### [Action item]
Report each line of the records below that holds the word "wrist".

[Dataset records]
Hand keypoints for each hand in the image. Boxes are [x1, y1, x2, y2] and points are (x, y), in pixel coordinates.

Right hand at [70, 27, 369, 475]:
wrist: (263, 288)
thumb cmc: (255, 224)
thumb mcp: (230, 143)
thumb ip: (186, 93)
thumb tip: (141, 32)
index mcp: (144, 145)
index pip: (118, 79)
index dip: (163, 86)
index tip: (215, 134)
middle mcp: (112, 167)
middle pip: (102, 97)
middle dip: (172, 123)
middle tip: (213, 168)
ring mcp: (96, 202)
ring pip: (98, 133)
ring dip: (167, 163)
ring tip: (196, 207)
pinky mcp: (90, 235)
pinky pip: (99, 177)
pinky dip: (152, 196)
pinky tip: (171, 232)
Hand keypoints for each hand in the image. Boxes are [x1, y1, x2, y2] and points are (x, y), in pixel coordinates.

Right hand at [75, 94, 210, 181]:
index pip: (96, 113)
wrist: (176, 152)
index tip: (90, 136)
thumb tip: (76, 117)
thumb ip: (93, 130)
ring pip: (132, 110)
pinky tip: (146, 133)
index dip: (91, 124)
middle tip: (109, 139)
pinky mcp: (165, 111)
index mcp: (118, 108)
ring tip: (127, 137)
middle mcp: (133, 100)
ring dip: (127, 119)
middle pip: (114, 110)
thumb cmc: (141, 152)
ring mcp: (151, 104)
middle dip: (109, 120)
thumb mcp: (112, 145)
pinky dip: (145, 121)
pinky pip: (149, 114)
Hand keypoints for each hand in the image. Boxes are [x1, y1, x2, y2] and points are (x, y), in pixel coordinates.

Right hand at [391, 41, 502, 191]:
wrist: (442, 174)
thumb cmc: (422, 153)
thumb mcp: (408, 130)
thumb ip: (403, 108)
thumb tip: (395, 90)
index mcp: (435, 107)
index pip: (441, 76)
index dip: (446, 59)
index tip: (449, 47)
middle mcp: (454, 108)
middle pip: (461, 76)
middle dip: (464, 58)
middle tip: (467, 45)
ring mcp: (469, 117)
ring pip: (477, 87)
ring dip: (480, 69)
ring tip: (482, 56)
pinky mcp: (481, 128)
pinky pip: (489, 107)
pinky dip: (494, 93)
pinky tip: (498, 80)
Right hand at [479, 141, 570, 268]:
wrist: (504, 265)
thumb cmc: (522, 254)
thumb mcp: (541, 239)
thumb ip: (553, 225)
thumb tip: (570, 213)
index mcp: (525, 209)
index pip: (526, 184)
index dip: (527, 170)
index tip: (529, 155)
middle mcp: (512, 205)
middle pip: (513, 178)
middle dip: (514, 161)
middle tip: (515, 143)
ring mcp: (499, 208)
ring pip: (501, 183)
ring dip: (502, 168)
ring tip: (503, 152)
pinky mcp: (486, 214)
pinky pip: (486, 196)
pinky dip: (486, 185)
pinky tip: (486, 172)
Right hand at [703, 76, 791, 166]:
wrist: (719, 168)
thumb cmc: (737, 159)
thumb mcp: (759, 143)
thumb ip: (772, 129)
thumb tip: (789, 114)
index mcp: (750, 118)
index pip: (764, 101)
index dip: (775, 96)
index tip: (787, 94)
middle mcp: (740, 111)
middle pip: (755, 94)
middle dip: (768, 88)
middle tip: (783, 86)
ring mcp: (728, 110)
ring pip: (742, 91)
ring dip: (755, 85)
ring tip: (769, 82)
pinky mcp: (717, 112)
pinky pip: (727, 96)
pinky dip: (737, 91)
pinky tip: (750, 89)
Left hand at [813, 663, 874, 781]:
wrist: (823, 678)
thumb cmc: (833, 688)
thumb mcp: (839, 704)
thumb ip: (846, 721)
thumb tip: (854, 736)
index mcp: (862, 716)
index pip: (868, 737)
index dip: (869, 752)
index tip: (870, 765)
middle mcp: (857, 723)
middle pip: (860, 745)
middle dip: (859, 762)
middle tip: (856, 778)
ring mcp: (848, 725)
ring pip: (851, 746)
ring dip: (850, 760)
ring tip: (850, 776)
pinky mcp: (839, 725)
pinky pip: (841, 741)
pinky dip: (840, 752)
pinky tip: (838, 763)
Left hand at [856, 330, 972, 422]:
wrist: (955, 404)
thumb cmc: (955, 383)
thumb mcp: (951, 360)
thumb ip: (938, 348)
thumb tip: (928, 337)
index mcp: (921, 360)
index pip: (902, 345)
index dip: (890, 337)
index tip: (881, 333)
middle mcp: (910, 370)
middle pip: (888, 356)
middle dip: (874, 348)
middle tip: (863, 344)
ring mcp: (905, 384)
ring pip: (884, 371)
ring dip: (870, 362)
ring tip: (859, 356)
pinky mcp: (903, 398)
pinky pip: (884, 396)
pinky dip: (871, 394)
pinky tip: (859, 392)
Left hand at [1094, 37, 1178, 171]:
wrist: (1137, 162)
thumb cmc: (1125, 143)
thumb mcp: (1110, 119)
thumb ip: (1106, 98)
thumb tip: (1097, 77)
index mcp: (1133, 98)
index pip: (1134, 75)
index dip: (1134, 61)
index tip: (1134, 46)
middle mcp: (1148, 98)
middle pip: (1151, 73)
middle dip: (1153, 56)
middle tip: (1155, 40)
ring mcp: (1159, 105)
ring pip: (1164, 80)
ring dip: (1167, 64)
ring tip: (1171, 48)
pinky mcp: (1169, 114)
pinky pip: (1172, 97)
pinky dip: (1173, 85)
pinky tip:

### [Task output]
wrist: (263, 288)
wrist: (176, 152)
wrist: (442, 174)
wrist: (504, 265)
wrist: (719, 168)
wrist: (823, 678)
wrist: (955, 404)
wrist: (1137, 162)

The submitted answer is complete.